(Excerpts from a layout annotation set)
## START

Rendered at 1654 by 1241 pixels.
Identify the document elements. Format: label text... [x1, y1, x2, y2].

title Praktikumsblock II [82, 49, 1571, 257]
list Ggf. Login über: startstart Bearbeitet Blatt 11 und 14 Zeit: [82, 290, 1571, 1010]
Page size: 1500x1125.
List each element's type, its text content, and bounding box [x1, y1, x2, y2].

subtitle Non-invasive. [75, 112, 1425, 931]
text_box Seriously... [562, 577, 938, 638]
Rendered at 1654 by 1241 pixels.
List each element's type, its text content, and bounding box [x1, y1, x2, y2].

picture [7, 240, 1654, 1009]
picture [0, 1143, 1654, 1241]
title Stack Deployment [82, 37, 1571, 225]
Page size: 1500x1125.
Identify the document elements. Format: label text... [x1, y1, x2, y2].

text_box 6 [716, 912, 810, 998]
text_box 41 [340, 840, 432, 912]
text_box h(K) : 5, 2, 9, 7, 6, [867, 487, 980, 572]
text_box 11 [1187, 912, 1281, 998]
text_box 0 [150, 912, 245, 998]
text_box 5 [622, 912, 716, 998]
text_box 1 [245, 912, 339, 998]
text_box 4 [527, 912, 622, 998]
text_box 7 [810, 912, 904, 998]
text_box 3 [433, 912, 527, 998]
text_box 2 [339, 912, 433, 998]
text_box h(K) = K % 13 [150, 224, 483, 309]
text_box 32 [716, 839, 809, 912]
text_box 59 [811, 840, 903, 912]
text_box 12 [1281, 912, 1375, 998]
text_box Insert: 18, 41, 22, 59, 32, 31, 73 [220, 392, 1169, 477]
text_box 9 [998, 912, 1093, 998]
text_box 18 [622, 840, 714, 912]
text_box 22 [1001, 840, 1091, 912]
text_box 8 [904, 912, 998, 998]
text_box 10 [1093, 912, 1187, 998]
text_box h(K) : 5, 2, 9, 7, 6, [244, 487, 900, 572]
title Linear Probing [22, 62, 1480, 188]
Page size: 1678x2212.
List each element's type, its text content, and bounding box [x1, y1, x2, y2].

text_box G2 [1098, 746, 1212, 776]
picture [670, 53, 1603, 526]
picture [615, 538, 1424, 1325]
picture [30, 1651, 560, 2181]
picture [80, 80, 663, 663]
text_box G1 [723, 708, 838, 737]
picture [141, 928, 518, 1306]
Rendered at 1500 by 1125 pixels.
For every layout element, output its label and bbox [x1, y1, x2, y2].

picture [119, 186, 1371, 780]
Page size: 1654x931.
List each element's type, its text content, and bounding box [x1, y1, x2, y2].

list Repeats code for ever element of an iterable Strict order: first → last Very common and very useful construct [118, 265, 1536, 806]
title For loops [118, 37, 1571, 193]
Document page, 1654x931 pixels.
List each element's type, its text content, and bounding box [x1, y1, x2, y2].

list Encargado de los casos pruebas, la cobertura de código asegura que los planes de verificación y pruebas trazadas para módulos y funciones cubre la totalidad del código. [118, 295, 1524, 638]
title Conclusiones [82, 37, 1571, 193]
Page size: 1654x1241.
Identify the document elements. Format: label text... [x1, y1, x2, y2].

## END

Reproduce all of the rows above, swapping "bounding box" for "enclosing box" wherever it occurs and leaving everything else unchanged.

Rendered at 1654 by 1241 pixels.
Identify the document elements. Format: label text... [x1, y1, x2, y2].

title Praktikumsblock II [82, 49, 1571, 257]
list Ggf. Login über: startstart Bearbeitet Blatt 11 und 14 Zeit: [82, 290, 1571, 1010]
Page size: 1500x1125.
List each element's type, its text content, and enclosing box [x1, y1, x2, y2].

subtitle Non-invasive. [75, 112, 1425, 931]
text_box Seriously... [562, 577, 938, 638]
Rendered at 1654 by 1241 pixels.
List each element's type, its text content, and enclosing box [x1, y1, x2, y2].

picture [7, 240, 1654, 1009]
picture [0, 1143, 1654, 1241]
title Stack Deployment [82, 37, 1571, 225]
Page size: 1500x1125.
Identify the document elements. Format: label text... [x1, y1, x2, y2].

text_box 6 [716, 912, 810, 998]
text_box 41 [340, 840, 432, 912]
text_box h(K) : 5, 2, 9, 7, 6, [867, 487, 980, 572]
text_box 11 [1187, 912, 1281, 998]
text_box 0 [150, 912, 245, 998]
text_box 5 [622, 912, 716, 998]
text_box 1 [245, 912, 339, 998]
text_box 4 [527, 912, 622, 998]
text_box 7 [810, 912, 904, 998]
text_box 3 [433, 912, 527, 998]
text_box 2 [339, 912, 433, 998]
text_box h(K) = K % 13 [150, 224, 483, 309]
text_box 32 [716, 839, 809, 912]
text_box 59 [811, 840, 903, 912]
text_box 12 [1281, 912, 1375, 998]
text_box Insert: 18, 41, 22, 59, 32, 31, 73 [220, 392, 1169, 477]
text_box 9 [998, 912, 1093, 998]
text_box 18 [622, 840, 714, 912]
text_box 22 [1001, 840, 1091, 912]
text_box 8 [904, 912, 998, 998]
text_box 10 [1093, 912, 1187, 998]
text_box h(K) : 5, 2, 9, 7, 6, [244, 487, 900, 572]
title Linear Probing [22, 62, 1480, 188]
Page size: 1678x2212.
List each element's type, its text content, and enclosing box [x1, y1, x2, y2].

text_box G2 [1098, 746, 1212, 776]
picture [670, 53, 1603, 526]
picture [615, 538, 1424, 1325]
picture [30, 1651, 560, 2181]
picture [80, 80, 663, 663]
text_box G1 [723, 708, 838, 737]
picture [141, 928, 518, 1306]
Rendered at 1500 by 1125 pixels.
For every layout element, output its label and bbox [x1, y1, x2, y2].

picture [119, 186, 1371, 780]
Page size: 1654x931.
List each element's type, its text content, and enclosing box [x1, y1, x2, y2].

list Repeats code for ever element of an iterable Strict order: first → last Very common and very useful construct [118, 265, 1536, 806]
title For loops [118, 37, 1571, 193]
Document page, 1654x931 pixels.
List each element's type, its text content, and enclosing box [x1, y1, x2, y2].

list Encargado de los casos pruebas, la cobertura de código asegura que los planes de verificación y pruebas trazadas para módulos y funciones cubre la totalidad del código. [118, 295, 1524, 638]
title Conclusiones [82, 37, 1571, 193]
Page size: 1654x1241.
Identify the document elements. Format: label text... [x1, y1, x2, y2].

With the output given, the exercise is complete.